稚内信金は、昨年10~12月の実績と今年1~3月の見通しを景況レポートとしてまとめた。
 稚内市、宗谷管内、天塩、遠別、雄武の主たる営業地域にある141社(回答率98・6%)に対し昨年12月1~5日まで聞き取りした感触調査を、上昇したとする構成比と下落したとする企業の構成比の差をDI(指数)を中心に分析した。
 10~12月期実績は、サービス業だけ前年同期実績から3・4ポイント改善しプラス3・4だったが、ほかの製造業、卸売業、小売業、建設業は売上額、収益とも悪化した。
 全体の売上額は前年同期から27・4ポイント下落しマイナス12・9、収益は10・8ポイント下落のマイナス17・0。
 1~3月期の先行き予測も良くなく、受注額マイナス56・8、売上額マイナス36・6と、共に減少見込みであり、業種別では小売業は5・8と増加予測だが、建設業マイナス52・4、製造業マイナス59・5、サービス業マイナス62・1、卸売業マイナス81・1。

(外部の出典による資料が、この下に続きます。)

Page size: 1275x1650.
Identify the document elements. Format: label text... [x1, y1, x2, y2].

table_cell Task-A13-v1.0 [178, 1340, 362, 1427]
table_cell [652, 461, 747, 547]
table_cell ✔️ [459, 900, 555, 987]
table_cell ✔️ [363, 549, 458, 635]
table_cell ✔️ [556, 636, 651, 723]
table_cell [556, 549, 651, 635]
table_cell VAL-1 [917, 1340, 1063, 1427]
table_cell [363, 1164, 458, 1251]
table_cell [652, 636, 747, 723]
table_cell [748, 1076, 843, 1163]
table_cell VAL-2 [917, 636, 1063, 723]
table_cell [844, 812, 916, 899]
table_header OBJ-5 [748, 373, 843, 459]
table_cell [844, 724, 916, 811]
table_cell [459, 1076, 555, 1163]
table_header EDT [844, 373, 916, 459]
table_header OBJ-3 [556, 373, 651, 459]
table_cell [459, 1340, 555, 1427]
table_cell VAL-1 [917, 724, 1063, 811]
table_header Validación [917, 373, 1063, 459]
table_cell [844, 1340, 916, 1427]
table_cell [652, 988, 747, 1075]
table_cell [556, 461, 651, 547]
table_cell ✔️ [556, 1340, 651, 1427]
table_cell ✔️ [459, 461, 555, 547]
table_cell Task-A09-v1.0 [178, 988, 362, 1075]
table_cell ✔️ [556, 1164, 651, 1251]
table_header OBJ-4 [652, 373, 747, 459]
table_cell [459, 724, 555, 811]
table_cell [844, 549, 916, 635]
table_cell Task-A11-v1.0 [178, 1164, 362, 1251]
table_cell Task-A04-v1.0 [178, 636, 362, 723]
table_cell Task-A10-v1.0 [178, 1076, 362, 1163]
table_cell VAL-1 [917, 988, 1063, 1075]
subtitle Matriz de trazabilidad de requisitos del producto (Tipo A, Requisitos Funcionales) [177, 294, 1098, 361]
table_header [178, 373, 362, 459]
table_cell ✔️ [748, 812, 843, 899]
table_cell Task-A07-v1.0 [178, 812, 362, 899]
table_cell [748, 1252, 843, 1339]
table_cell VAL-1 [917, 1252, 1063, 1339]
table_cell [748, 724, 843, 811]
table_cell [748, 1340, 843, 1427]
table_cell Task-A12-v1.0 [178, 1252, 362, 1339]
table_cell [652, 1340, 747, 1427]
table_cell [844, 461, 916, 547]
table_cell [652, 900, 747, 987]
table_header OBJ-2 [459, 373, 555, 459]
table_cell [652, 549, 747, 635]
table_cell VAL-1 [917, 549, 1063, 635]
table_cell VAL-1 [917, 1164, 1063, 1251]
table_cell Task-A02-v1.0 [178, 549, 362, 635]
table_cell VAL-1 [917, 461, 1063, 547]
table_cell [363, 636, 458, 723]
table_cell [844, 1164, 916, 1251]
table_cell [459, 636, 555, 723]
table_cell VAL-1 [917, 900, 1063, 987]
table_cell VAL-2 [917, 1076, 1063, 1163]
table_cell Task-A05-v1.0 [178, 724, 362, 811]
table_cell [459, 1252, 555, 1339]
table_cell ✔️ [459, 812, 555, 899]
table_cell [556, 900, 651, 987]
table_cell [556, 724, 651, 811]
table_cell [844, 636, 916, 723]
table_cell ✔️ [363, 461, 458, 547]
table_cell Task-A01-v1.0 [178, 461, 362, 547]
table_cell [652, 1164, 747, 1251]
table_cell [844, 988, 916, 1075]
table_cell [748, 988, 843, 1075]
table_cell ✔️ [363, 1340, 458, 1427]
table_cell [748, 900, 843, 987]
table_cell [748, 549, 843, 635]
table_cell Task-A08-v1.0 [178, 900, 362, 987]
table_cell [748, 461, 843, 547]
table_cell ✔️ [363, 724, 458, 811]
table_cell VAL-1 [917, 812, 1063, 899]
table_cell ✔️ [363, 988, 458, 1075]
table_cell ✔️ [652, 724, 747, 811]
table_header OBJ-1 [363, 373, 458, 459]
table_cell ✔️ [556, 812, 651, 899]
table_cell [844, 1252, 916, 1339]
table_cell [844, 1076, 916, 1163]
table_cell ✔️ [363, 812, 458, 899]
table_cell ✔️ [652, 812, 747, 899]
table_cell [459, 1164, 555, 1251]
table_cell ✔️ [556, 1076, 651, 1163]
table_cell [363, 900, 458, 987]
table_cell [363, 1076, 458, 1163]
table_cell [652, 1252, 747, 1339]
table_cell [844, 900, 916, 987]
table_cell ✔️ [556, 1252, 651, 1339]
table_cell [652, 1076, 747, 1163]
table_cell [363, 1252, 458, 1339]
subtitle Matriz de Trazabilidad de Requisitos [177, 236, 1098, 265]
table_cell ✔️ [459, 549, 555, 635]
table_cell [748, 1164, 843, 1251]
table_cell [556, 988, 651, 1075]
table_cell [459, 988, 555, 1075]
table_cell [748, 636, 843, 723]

 昨年10~12月期の経営上の問題点として①売上(受注)の停滞(減少)22%②人手不足13・8%(主に建設業、製造業)③競争激化12・5%(主に卸売業、小売業)④仕入れ商品・原材料の値上り11・1%(主に製造業サービス業)⑤経費の増大8・4%(主にサービス業、建設業)。
 今年の経営見通しを聞く特別調査も41社(製造業18、卸売業7、小売業5、サービス業4、建設業5、不動産業2)を対象に行った。有効回答は40社。
 ▽日本経済は、やや良い1割、普通が3割に止まり、昨年調査で3割まで減少していた「やや悪い」「悪い」「非常に悪い」の悲観的回答が今回は過半数を占めた▽自社の業績は、普通が5割弱、やや悪い3割など▽前年に比べた売上額は、45%が変化なし、10%未満の増加20%強など▽消費税については、現行の8%では余り影響を受けなかったが5割弱、10%に上がった場合は6割が影響を受けると回答した。